Em maio, um áudio revelado por um veículo de comunicação mostrou Flávio solicitando dinheiro ao dono do antigo Banco Master para finalizar um filme sobre seu pai, o ex-presidente Jair Bolsonaro. O episódio permitiu aos petistas usar a pauta do combate à corrupção, tema explorado por adversários desde os escândalos do mensalão e da Lava Jato.
Posteriormente, surgiram informações sobre a atuação de Fábio Luiz, conhecido como Lulinha, em conjunto com a lobista para vender medicamentos à base de canabidiol ao Ministério da Saúde. A lobista também enviou uma minuta de contrato relacionada à transação para Marco Aurélio Santana Ribeiro. O ex-chefe de gabinete de Lula, Marcola, teria recebido joias e repasses em dinheiro da lobista.

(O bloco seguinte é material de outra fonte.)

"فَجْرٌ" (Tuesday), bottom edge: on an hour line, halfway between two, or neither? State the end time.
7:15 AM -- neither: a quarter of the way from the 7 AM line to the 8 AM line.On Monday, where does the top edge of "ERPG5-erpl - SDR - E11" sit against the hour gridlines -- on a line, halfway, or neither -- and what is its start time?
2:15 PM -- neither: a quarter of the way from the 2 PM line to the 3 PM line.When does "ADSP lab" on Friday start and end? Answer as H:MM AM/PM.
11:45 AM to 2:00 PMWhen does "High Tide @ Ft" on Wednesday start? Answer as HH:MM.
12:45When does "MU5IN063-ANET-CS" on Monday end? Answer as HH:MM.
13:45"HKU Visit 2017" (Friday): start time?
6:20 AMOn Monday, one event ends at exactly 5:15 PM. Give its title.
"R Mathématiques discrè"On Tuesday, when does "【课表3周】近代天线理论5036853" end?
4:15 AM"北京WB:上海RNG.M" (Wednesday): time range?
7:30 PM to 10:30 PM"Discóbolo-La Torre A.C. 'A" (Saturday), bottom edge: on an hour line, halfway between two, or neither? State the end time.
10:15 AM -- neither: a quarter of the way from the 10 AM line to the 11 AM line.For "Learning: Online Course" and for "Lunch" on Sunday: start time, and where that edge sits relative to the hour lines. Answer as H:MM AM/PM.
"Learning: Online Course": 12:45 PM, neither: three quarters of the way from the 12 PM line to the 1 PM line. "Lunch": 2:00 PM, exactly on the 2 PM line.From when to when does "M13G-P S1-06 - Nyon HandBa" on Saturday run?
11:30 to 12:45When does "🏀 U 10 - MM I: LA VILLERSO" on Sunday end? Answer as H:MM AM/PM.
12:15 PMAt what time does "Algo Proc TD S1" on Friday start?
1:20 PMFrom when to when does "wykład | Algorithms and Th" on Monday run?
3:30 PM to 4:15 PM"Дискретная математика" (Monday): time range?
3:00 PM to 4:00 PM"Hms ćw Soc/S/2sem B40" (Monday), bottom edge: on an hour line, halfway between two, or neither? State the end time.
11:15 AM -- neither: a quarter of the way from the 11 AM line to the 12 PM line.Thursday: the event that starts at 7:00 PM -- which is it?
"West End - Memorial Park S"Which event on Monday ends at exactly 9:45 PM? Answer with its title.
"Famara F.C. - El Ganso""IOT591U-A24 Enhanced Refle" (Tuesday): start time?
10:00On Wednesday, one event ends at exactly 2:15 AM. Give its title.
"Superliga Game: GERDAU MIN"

As investidas no Ministério da Saúde não avançaram. Tanto o filho do presidente quanto Marcola negam irregularidades. O advogado que defende Lulinha classificou a atuação de setores da Polícia Federal que vazam dados como “esculhambação”.
A avaliação interna do grupo de Lula divide-se. Uma parte acredita que ficou mais difícil vencer Flávio Bolsonaro na narrativa de corrupção. Outra parte considera que ambos os eleitorados são fiéis e pouco suscetíveis a mudar o voto por conta dessas notícias. O plano do PT é atacar Flávio e retomar o caso “Dark Horse” no debate público, já que as acusações são contra pessoas ligadas a Lula, e não diretamente ao presidente.